I do feel that many language classes perpetuate this idea, as well as the idea that Fluency is one well-defined thing and anyone who possesses it will naturally possess all of the same skills and strengths of someone else who also possesses it.

Ever since I quit classes – I’ll go back once this whole Turkey trip is done – and found that my Chinese was improving regardless (not as quickly and certainly not as academically, but I am still picking up phrases, structures, vocabulary, slang and idioms and the ability to communicate ever more quickly and precisely).

Not saying you should quit Chinese class if you’re taking it, though – that doesn’t work for everyone. It just happened to work for me.

I’ve also realized that there is no moment when the fries are done. The microwave of learning will never DING!

This has made it a lot easier to put to rest my earlier plan of going to graduate school for Chinese, and instead deciding to go for Applied Linguistics. Part of my reasoning is that the Chinese I’d likely learn would be of the academic sort that, while worthy and interesting, isn’t right for me and my goals regarding Chinese. I’ve found time and time again that Chinese classes in the USA and Taiwan – and China – are focused on a sort of formal, newscasterly Chinese that doesn’t interest me as much as actual local parlance, and that there is a bias in those institutions toward that type of Chinese – as in, you must speak Chinese like an anchor on TVBS or you are Beneath Us.
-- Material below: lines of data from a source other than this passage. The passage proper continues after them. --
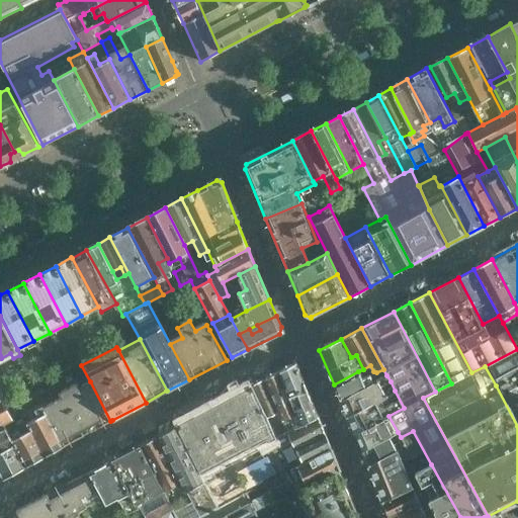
[(517,348),(517,349),(485,366),(496,385),(515,375),(517,381),(517,348)]
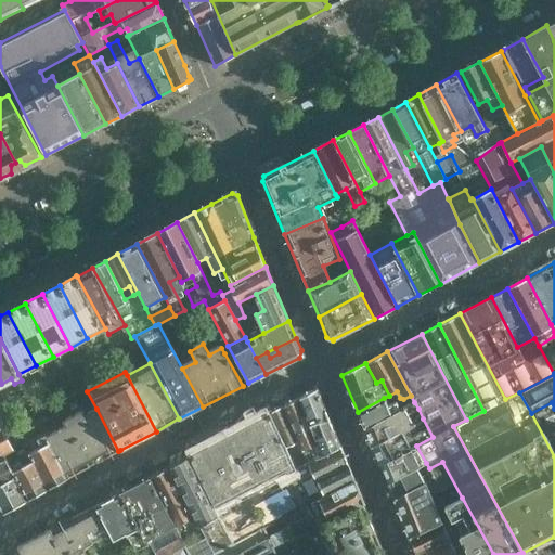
[(340,446),(324,408),(319,392),(312,390),(299,398),(323,454),(340,446)]
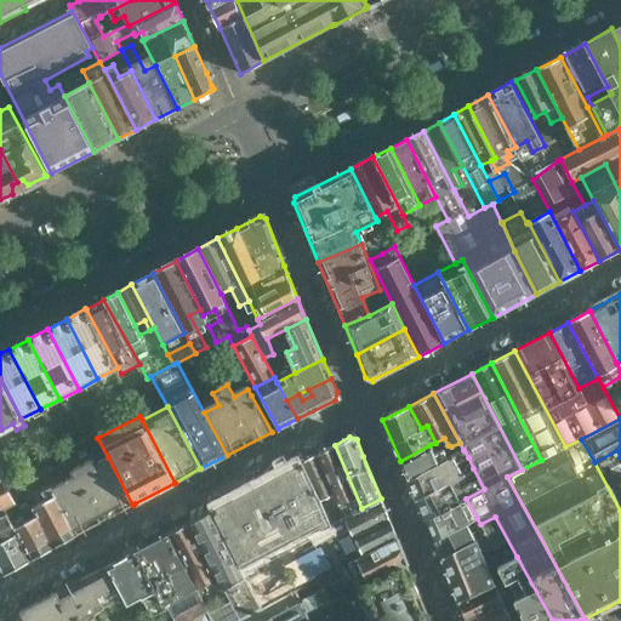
[(362,508),(335,445),(317,454),(334,494),(343,518),(362,508)]
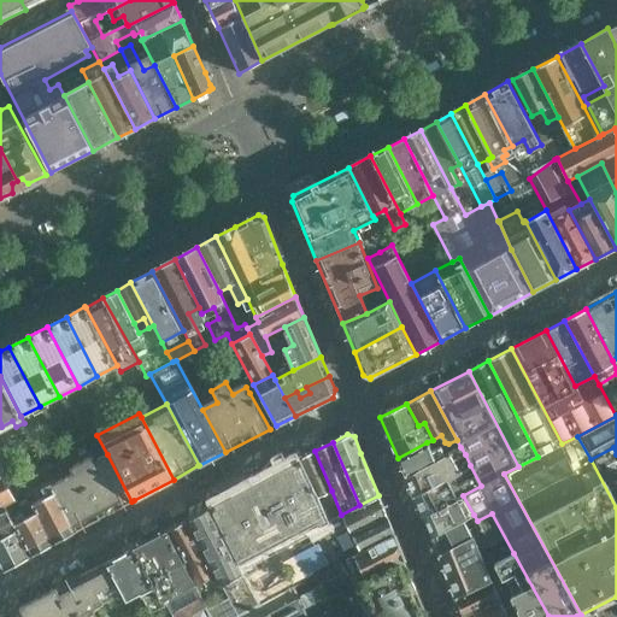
[(405,476),(445,456),(440,447),(432,452),(427,442),(398,458),(405,476)]
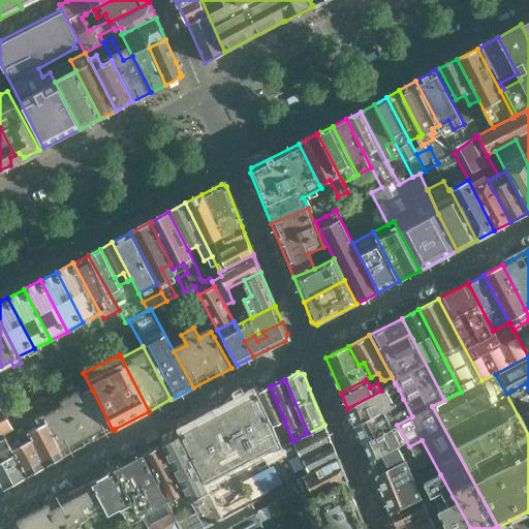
[(393,405),(387,396),(399,390),(395,383),(381,391),(347,408),(354,425),(387,407),(393,405)]
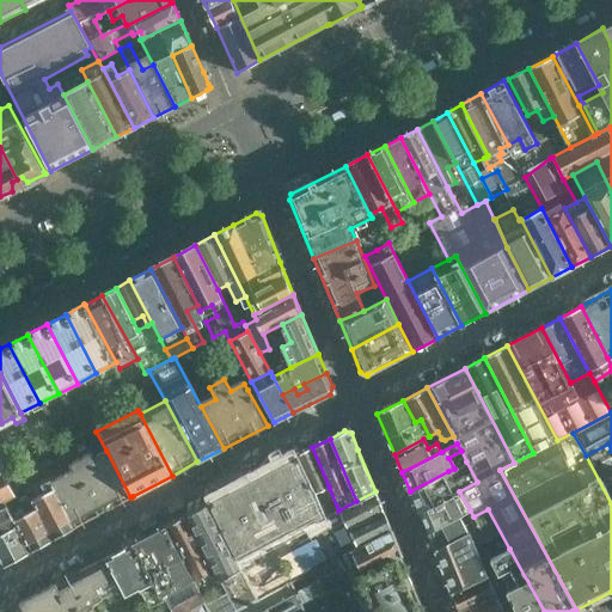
[(611,451),(609,444),(586,456),(611,503),(611,451)]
Why would you want to roll with common street rabble?

Which is bullshit if you ask me – not entirely so, as this type of Chinese (or any language) and the way it is learned clearly suits some people, and it is a worthy pursuit if that’s what you’re into…and that’s fine. I just feel differently. It’s bullshit, basically, if someone decides that this is the only “proper” form of learning, or that it is the “best” way, as opposed to what it is: one form out of many.

The most linguistically interesting thing about language to me is how it varies in everyday use, not how it sounds in a language lab. I’m more interested in exploring that as a speaker, neighbor and friend than as a researcher.
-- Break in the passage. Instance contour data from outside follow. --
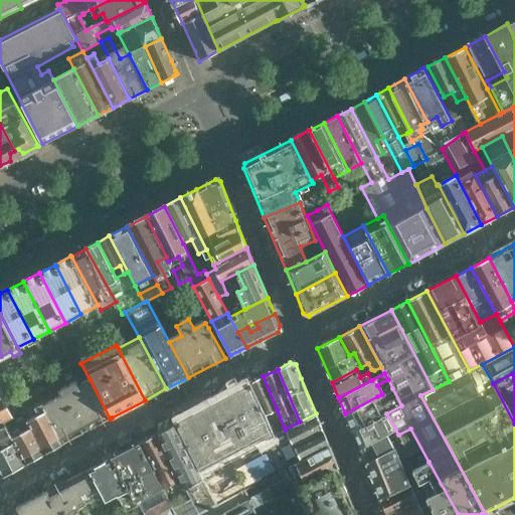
[(277,409),(263,376),(250,383),(264,415),(277,409)]
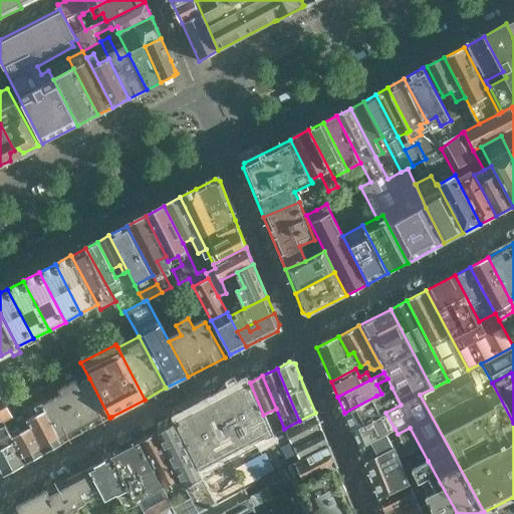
[(109,418),(89,378),(78,384),(76,380),(57,391),(59,395),(43,404),(64,442),(109,418)]
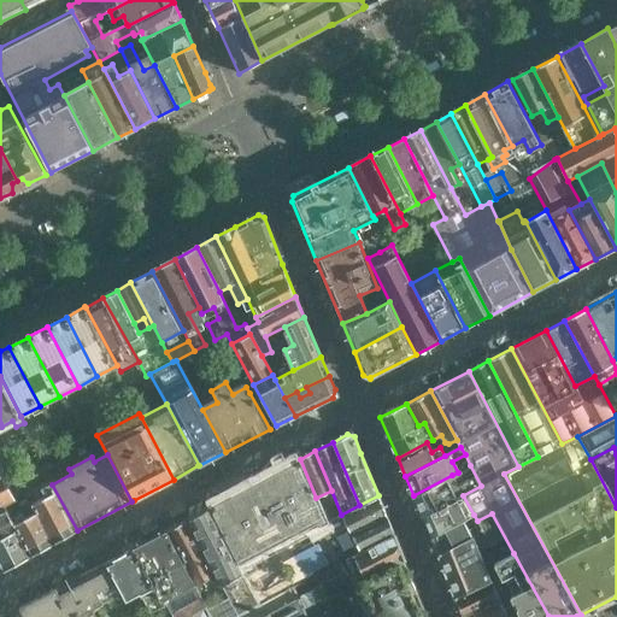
[(325,548),(316,528),(327,522),(316,498),(300,459),(211,506),(262,603),(293,586),(299,582),(292,569),(303,563),(310,577),(316,574),(333,565),(325,548)]
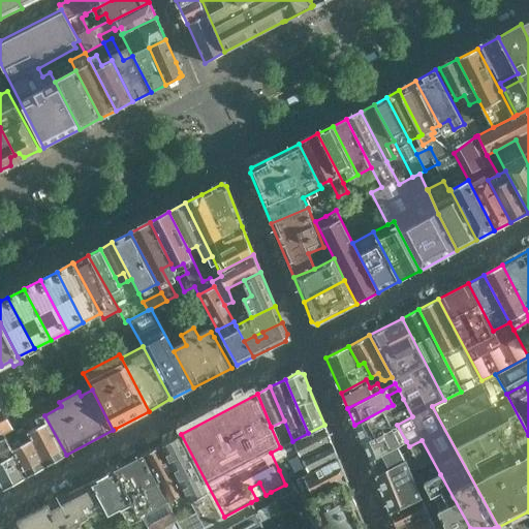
[(61,406),(59,402),(56,396),(20,415),(24,425),(44,413),(44,415),(61,406)]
My goal is to be a scholar when it comes to pedagogy, educational methods, public speaking and Linguistics. My goal is to teach language as a tool and a living, changing entity, not some esoteric Idea that must be related through academia. To promote it as a facilitator and friend-maker, and to promote learning it in such a way that you might conceivably…well, if not sound local, at least better relate to local culture and people.

My goal for Chinese is to basically age gracefully into an obasan who might not be fine academic writer, but who can argue and gossip and tell stories with the best of ‘em.
As such, I’ve come to be much more accepting of a life goal for Chinese that involves making local friends, talking to people as much as possible, taking classes on an ad hoc basis, self-studying, and attending talks and courses in Chinese purely to both keep up and improve my abilities…and I’ll never be done. Continuing to learn and speak it purely for the enjoyment of doing so, and not for an academic qualification. I’m now OK with focusing more on fitting in locally than reading the classics of Chinese literature in Chinese - which is a wonderful and noble pursuit, but not my thing. Not that I don’t read such things, but that learning the highfalutin Chinese to do so takes precious time away from practice street-level fluency and everyday eloquence, and I want those things more.

It’s quite freeing really, to decide that learning a language will be a lifelong, purely-for-love pursuit, that it will never end, and that I don’t need a professor to tell me when I am Fluent.

So put those fries back in and crank that baby up!